Time and space in the Panduan epic and other oral Mahabharata traditions from the Garhwal Himalayas  
Claus Peter Zoller (University of Oslo)

Paper short abstract:

The Garhwal Himalayas constitute an important area for oral Mahabharata traditions. Regional concepts of space and time are encoded in the oral texts in mythological language. The paper examines these concepts and their relevance for the communities in which these traditions are handed down.

Paper long abstract:

In many of his articles, Günther Sontheimer has stressed the intimate relationships between the immaterial heritage of a rural community - i.e. its oral traditions, festivals and rituals - and the community's engagement with its environment in order to sustain itself.

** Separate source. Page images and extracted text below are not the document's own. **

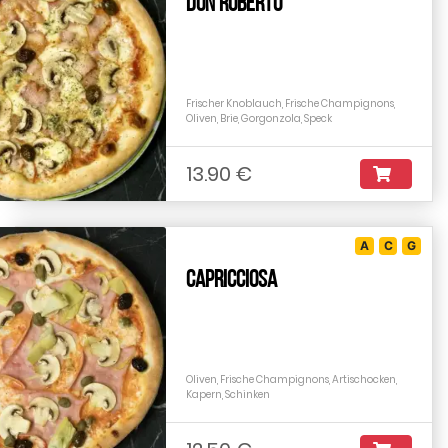
Don Roberto
Frischer Knoblauch, Frische Champignons,
Oliven, Brie, Gorgonzola, Speck
13.90 €
A
C
G
Capricciosa
Oliven, Frische Champignons, Artischocken,
Kapern, Schinken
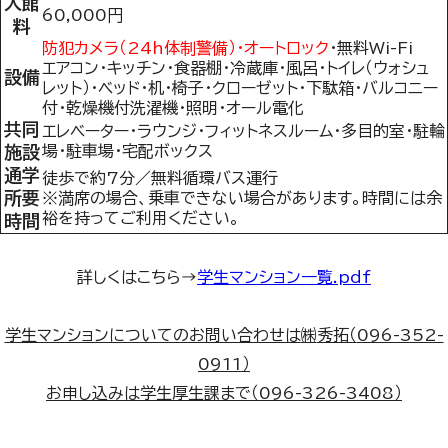
入館
60,000円
料
防犯カメラ（24h体制警備）・オートロック
・無料Wi-Fi
エアコン・キッチン・食器棚・冷蔵庫・風呂・トイレ（ウォシュ
設備
レット）・ベッド・机・椅子・クローゼット・下駄箱・バルコニー
付・乾燥機付洗濯機・照明・オール電化
共同
エレベーター・ラウンジ・フィットネスルーム・多目的室・駐輪
施設
場・駐車場・宅配ボックス
通学
徒歩で約7分／無料循環バス運行
所要
※満席の場合、乗車できない場合があります。時間には余
裕を持ってご利用ください。
時間
詳しくはこちら→
学生マンション一覧.pdf
学生マンションについてのお問い合わせは
㈱
秀拓（
096-352-
0911
）
お申し込みは学生厚生課まで（
096-326-3408
）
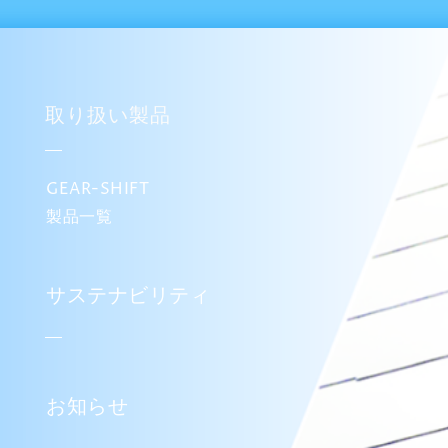
取り扱い製品
GEAR-SHIFT
製品一覧
サステナビリティ
お知らせ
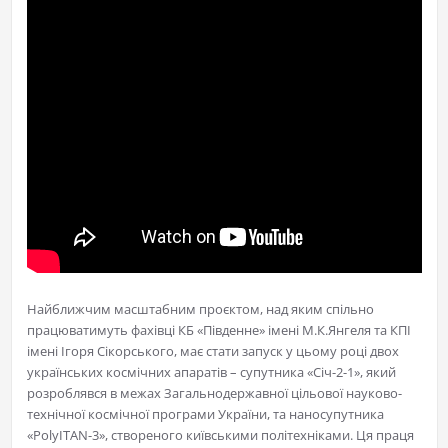
Найближчим масштабним проєктом, над яким спільно
працюватимуть фахівці КБ «Південне» імені М.К.Янгеля та КПІ
імені Ігоря Сікорського, має стати запуск у цьому році двох
українських космічних апаратів – супутника «Січ-2-1», який
розроблявся в межах Загальнодержавної цільової науково-
технічної космічної програми України, та наносупутника
«PolyITAN-3», створеного київськими політехніками. Ця праця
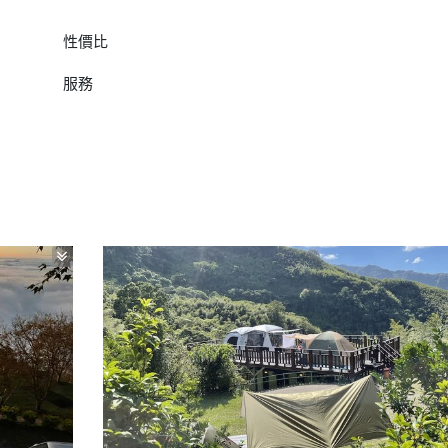
性價比
服務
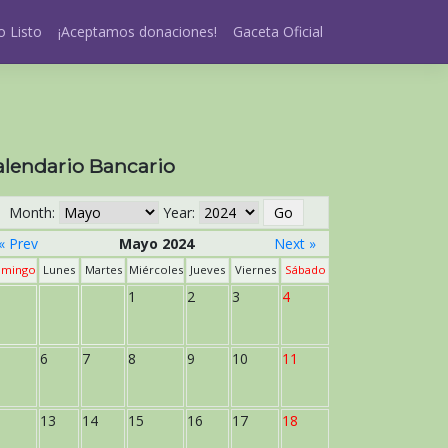
 Listo
¡Aceptamos donaciones!
Gaceta Oficial
alendario Bancario
Month:
Year:
« Prev
Mayo 2024
Next »
mingo
Lunes
Martes
Miércoles
Jueves
Viernes
Sábado
1
2
3
4
6
7
8
9
10
11
13
14
15
16
17
18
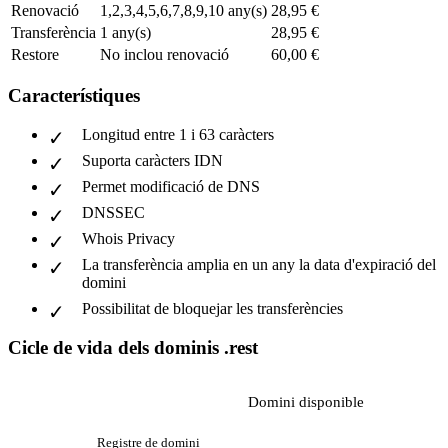
Renovació
1,2,3,4,5,6,7,8,9,10 any(s)
28,95 €
Transferència
1 any(s)
28,95 €
Restore
No inclou renovació
60,00 €
Característiques
Longitud entre 1 i 63 caràcters
Suporta caràcters IDN
Permet modificació de DNS
DNSSEC
Whois Privacy
La transferència amplia en un any la data d'expiració del
domini
Possibilitat de bloquejar les transferències
Cicle de vida dels dominis .rest
Domini disponible
Registre de domini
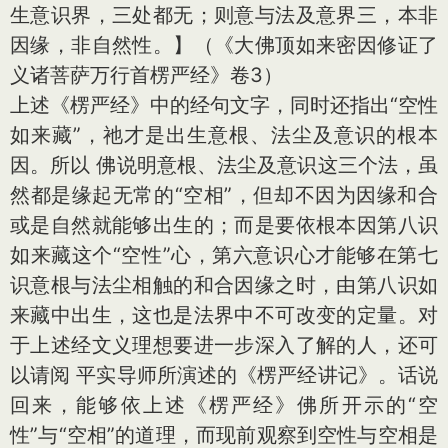
生意识界，三处都无；则意与法及意界三，本非
因缘，非自然性。】（《大佛顶如来密因修证了
义诸菩萨万行首楞严经》卷3）
上述《楞严经》中的经句文字，同时还指出“空性
如来藏”，祂才是出生意根、法尘及意识的根本
因。所以 佛说明意根、法尘及意识这三个法，虽
然都是缘起无常的“空相”，但却不因为因缘和合
或是自然就能够出生的；而是要依根本因第八识
如来藏这个“空性”心，第六意识心才能够在第七
识意根与法尘相触的和合因缘之时，由第八识如
来藏中出生，这也是法界中不可改变的定量。对
于上述经文义理想要进一步深入了解的人，还可
以请阅 平实导师所演述的《楞严经讲记》。话说
回来，能够依上述《楞严经》佛所开示的“空
性”与“空相”的道理，而现前观察到空性与空相是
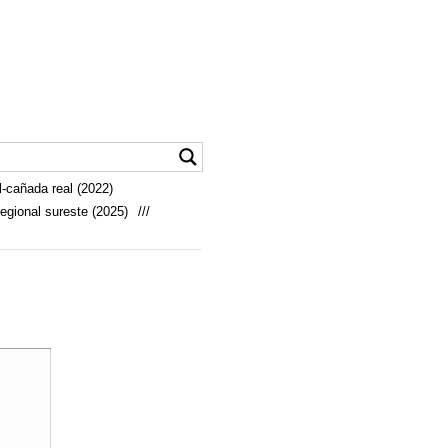
-cañada real (2022)
egional sureste (2025)
///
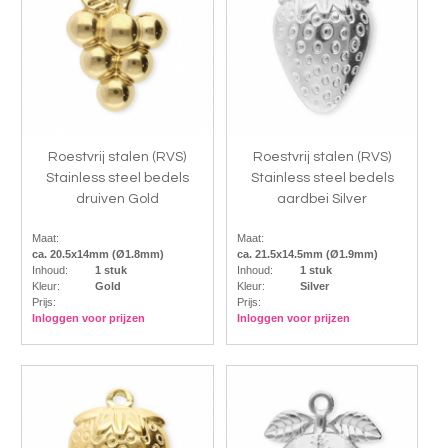
Roestvrij stalen (RVS)
Roestvrij stalen (RVS)
Stainless steel bedels
Stainless steel bedels
druiven Gold
aardbei Silver
Maat:
Maat:
ca. 20.5x14mm (Ø1.8mm)
ca. 21.5x14.5mm (Ø1.9mm)
Inhoud:
1 stuk
Inhoud:
1 stuk
Kleur:
Gold
Kleur:
Silver
Prijs:
Prijs:
Inloggen voor prijzen
Inloggen voor prijzen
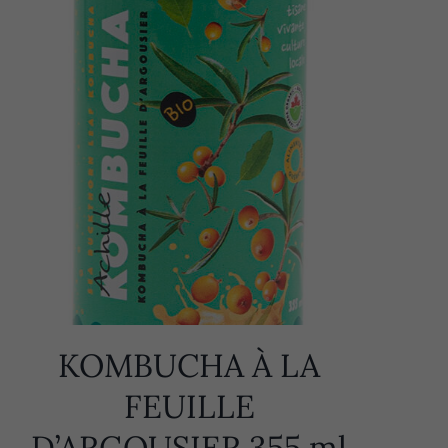
KOMBUCHA À LA
FEUILLE
D’ARGOUSIER 355 ml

In fact, there exist complex interfaces between such immaterial traditions and moulding of the environment e.g. in form of pastoral cycles and of cultivating sacred places and sacred periods. Statements about the character of time, space and environment that are hidden in the immaterial traditions are not necessarily "realistic" but are meant to propose relationships between the immaterial and the material world, e.g. how the surrounding world is structured in terms of purity and impurity or in terms of fertility and barrenness.

The Garhwali Panduan epic and other oral Mahabharata traditions in this area are ideal media for pursuing the question of the relationship between material and immaterial space and time. They continue to inform and guide the lives of Garhwali communities in numerous ways and they are much more than just epics and ballads. They are performed by low-caste professional bards who are, in some way, the mirror image of the high-caste Brahmins, they are performed for the members of the Rajput caste and for royal gods, and they are performed to link ideal invisible space with concrete landscape and to link past actions of the epic heroes - who were accompanied by the very same bards who were the "witnesses" of their deeds - with the present world.